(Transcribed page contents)
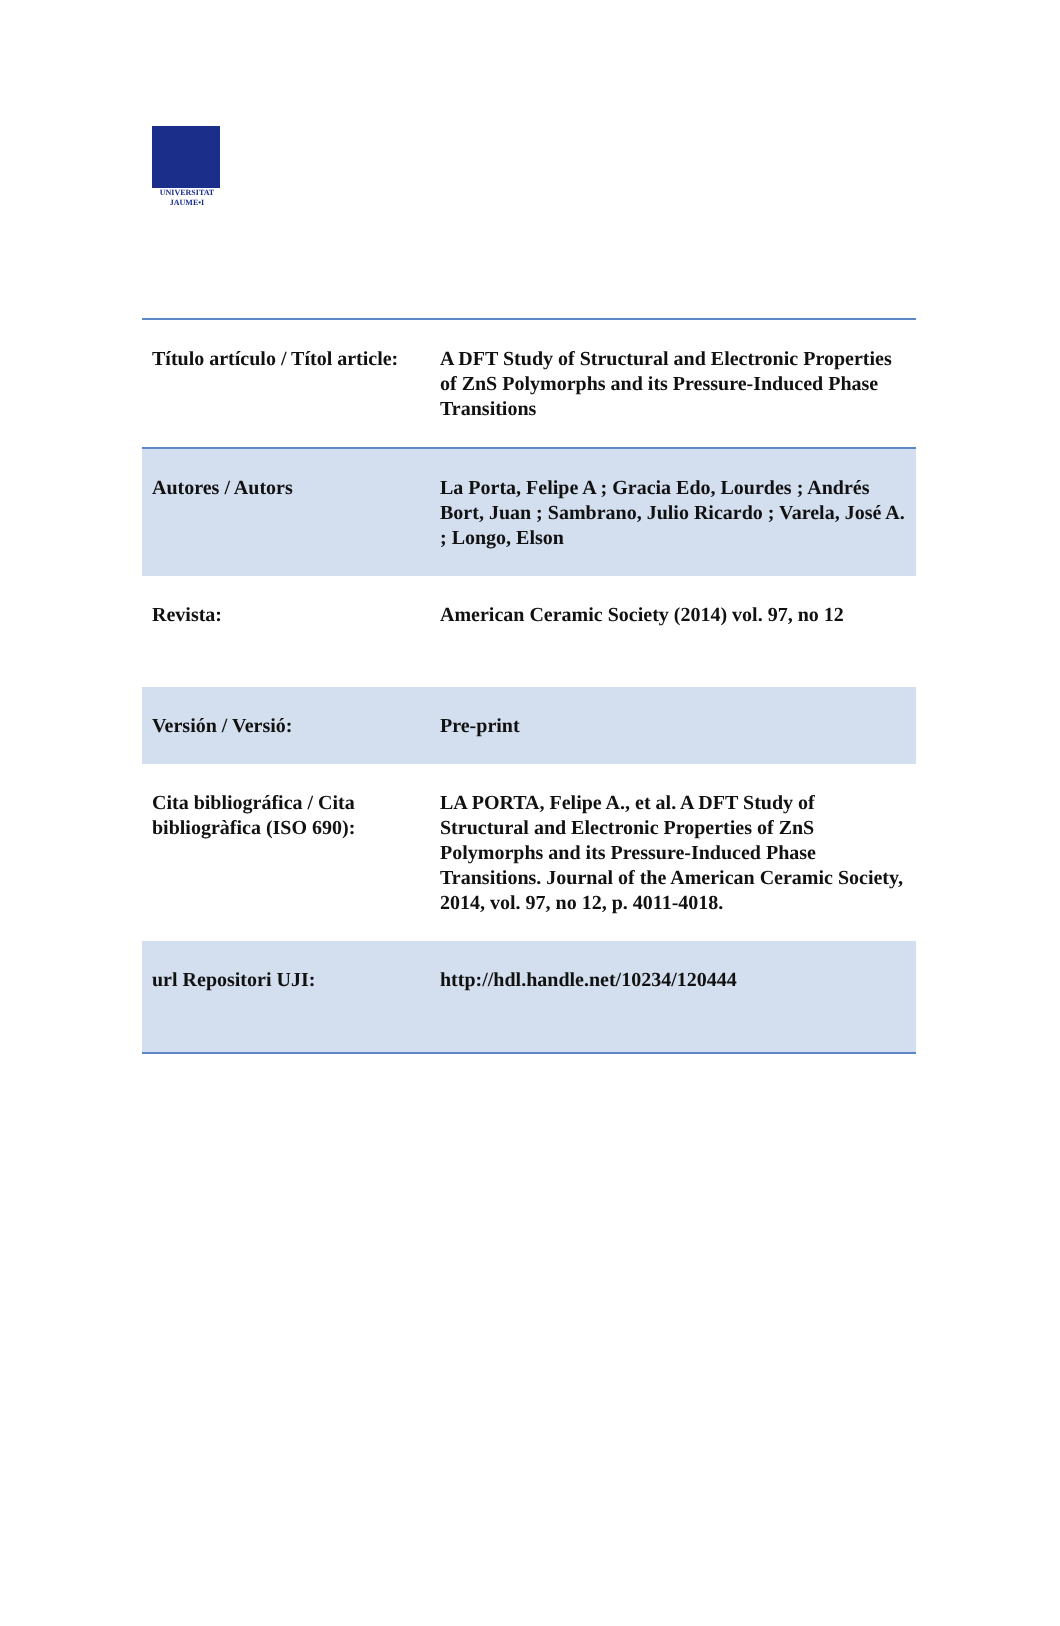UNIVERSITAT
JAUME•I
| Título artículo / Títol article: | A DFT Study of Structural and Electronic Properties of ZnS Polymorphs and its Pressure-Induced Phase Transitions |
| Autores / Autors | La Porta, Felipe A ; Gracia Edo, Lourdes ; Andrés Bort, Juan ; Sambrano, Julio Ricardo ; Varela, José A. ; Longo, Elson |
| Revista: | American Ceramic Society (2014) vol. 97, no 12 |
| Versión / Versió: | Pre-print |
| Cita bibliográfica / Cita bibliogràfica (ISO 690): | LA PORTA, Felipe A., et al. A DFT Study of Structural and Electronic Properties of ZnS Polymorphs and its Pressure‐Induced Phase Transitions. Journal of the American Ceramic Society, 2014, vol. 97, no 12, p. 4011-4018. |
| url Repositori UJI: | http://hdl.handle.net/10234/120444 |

## Task objective
Using the records above, select and copy every line that has the word "American".

## The completed task
| Revista: | American Ceramic Society (2014) vol. 97, no 12 |
| Cita bibliográfica / Cita bibliogràfica (ISO 690): | LA PORTA, Felipe A., et al. A DFT Study of Structural and Electronic Properties of ZnS Polymorphs and its Pressure‐Induced Phase Transitions. Journal of the American Ceramic Society, 2014, vol. 97, no 12, p. 4011-4018. |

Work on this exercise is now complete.